I am tired. I am asking myself questions about my life and my goals. I'm working very hard to fit in, yet be myself. I'm listening, playing, and conducting all day while teaching all night. I'm drinking coffee(and I don't like it). I am a graduate student, graduate teaching assistant, and adjunct faculty member at Wright State University. I'm earning my Master of Music Performance Degree in Wind Conducting.
Week one started on Tuesday with listening to Wind Symphony auditions. I also did some PDF scanning and organizing. In the afternoon I conducted the non-majors who are hoping for a spot in Symphonic Band while the director listened for who she would select. Then it was off to Centerville for a couple hours where I worked with the marching band. Then right back to school, Jes is singing in the Dayton Philharmonic Chorus and she had rehearsal at Wright State so I rode with her and got more work done.
Wednesday it was more listening to more groups. I'm glad that the band faculty here are seeing me as one of their own so quickly, every time they go to lunch or to get coffee and I'm in earshot I'm invited. I learned a lot sitting at Wendy's with them. Three very different personalities, teachers, and conductors. Even though I'm assigned to the Director of Bands since he is in charge of the graduate wind conducting program, all three of them have been open to me and I feel safe discussing a multitude of things with them. I will be in as many rehearsals as possible. I will try not to let a second of observation and dialogue go by in these two years. I think lunch with them was the only time I eat a meal this week...
The next day was my trumpet audition. I prepared to the best of my ability. I had been telling the professors not to expect much from me. They were shocked by my audition. When we figured it up I hadn't taken a lesson in 5 years or played in an college ensemble in 4. I wish I would've played like that at WIU, I might've had some more respect for myself...but hindsight is 20/20. I played with the trumpet ensemble in preparation for our upcoming performance for Doc Severinsen. I'm thankful Mr. Zehringer chose to include me in that group. I pulled two pieces to read with the non-majors again and both selections were well received by Dr. Jagow, the Associate Director of Bands, so I conducted those in the afternoon.

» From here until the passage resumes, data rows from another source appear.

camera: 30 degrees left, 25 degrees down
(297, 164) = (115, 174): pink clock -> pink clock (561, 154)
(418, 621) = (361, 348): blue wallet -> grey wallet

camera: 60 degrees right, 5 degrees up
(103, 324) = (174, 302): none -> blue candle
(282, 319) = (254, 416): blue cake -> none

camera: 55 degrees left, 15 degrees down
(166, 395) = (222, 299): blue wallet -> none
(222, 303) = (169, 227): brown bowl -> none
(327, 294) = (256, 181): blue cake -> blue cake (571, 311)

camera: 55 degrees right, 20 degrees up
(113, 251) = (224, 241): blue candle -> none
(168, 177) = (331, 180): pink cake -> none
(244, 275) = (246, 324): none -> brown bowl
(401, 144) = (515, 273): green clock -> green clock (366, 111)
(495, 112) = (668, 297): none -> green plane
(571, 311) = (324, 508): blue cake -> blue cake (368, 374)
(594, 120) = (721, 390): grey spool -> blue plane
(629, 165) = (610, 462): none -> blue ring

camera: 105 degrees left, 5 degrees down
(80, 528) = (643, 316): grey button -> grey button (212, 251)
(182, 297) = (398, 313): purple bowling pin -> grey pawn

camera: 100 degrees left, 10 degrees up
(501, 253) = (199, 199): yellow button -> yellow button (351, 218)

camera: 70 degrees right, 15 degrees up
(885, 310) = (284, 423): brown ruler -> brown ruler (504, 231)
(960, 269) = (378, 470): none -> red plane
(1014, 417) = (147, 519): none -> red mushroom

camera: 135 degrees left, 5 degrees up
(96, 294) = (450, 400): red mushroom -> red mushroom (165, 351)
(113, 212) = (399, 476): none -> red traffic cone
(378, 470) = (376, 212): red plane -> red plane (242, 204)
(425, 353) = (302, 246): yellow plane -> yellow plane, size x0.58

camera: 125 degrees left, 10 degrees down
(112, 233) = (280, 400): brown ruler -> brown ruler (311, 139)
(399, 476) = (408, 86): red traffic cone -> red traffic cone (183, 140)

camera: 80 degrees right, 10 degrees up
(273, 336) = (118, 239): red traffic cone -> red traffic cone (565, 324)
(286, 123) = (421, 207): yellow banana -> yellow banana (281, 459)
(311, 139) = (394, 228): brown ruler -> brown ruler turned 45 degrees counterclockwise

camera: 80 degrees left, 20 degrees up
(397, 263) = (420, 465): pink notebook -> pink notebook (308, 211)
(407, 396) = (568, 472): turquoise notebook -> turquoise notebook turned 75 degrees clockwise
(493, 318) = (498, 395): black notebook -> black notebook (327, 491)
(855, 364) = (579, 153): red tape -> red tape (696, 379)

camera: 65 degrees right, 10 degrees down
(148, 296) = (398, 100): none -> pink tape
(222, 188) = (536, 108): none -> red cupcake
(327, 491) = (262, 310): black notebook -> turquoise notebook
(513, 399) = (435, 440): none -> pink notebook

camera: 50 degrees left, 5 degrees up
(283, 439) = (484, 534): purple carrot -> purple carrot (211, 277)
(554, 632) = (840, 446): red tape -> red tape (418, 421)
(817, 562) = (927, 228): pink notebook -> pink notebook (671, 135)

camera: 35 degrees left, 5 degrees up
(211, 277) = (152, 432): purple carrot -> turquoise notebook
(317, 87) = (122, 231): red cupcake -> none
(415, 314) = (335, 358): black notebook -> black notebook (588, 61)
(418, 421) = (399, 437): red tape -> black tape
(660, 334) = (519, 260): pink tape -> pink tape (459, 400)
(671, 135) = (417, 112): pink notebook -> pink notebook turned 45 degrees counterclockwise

After the auditions were done, Dr. Booth found me and we headed to Starbucks(I think he practically lives there) to talk about my audition. I missed Wind Symphony by sliver. He knew I was disappointed, but understanding I mean how could I compete with the trumpet grad students and the studio players who were consistently taking lessons? I made the decision there to take lessons if the professor would have me. Who would've thought, me wanting to take trumpet again?
Dr. Booth and I talked for many hours about our stories and why we ended up in this job. He explained to me that we're friends now and we're going to work closely to highlight my strengths and my weaknesses strengths. I wish I had as much confidence in me as he does. He says we put up screens to protect ourselves, but they don't let us grow. He asked how he can get rid of my screen. I feel like he has quite the handle on my psyche already. The stories he shared blow my mind. He compared me to Gary Green, the director at the Frost School of Music. Ironically, one of my mentors, Doug Phillips, is studying with Dr. Green now. I thought I could never be anything great from the middle of nowhere IL...has that all been a lie I've told myself for 26 years? Do I have the ability to be great? Dr. Booth sure think so, I guess I picked the right mentor. It's great to have someone believe in me.
As for that audition, maybe I'll get back in shape...maybe I'll make, or not. I'm so thankful he made me try again.
Today I was tired. Dr. Booth says that all the faculty I work here will charge my batteries so that I go out and set the world on fire. He told me as a 5-12 director I gave a lot of myself and now it's time to refine and replenish. I was tired, but I'm motivated. I worked a few hours at the music table at "Fall Fest" recruiting for my pep band. God help the Pep Band here. We meet Monday night and I have no idea what kind of shape the group is in since I haven't heard a good thing about it yet. It's college teaching experience nonetheless!
After more auditions and a talk with the trumpet professor(by the way the reason I didn't make Wind Symphony? My tone is has too much sizzle, they pegged me a jazz lead player which made a whole lot of sense) The professor says he can easily help me and trumpet lessons start on Wednesday. Then I went to Centerville to get the band practiced up for the big Alter v. Centerville game tonight. The place was packed tonight! On a random note, Wayne Markworth friended me on FB. Look him up if you don't know that name!
I'm glad I had the night away from the game though. It's nice to sit in my shorts and blog. I see this blog evolving a bit into reflections on what I'm studying. I can always pull it up on my BB to remember talking points right? I guess I just don't know how to internalize and study the books he just gave me to read this weekend. Well I better get to reading "Conducting Technique for Beginners and Professionals"
My mind will stretch and tonight I sit here wondering what can I be? What will I be?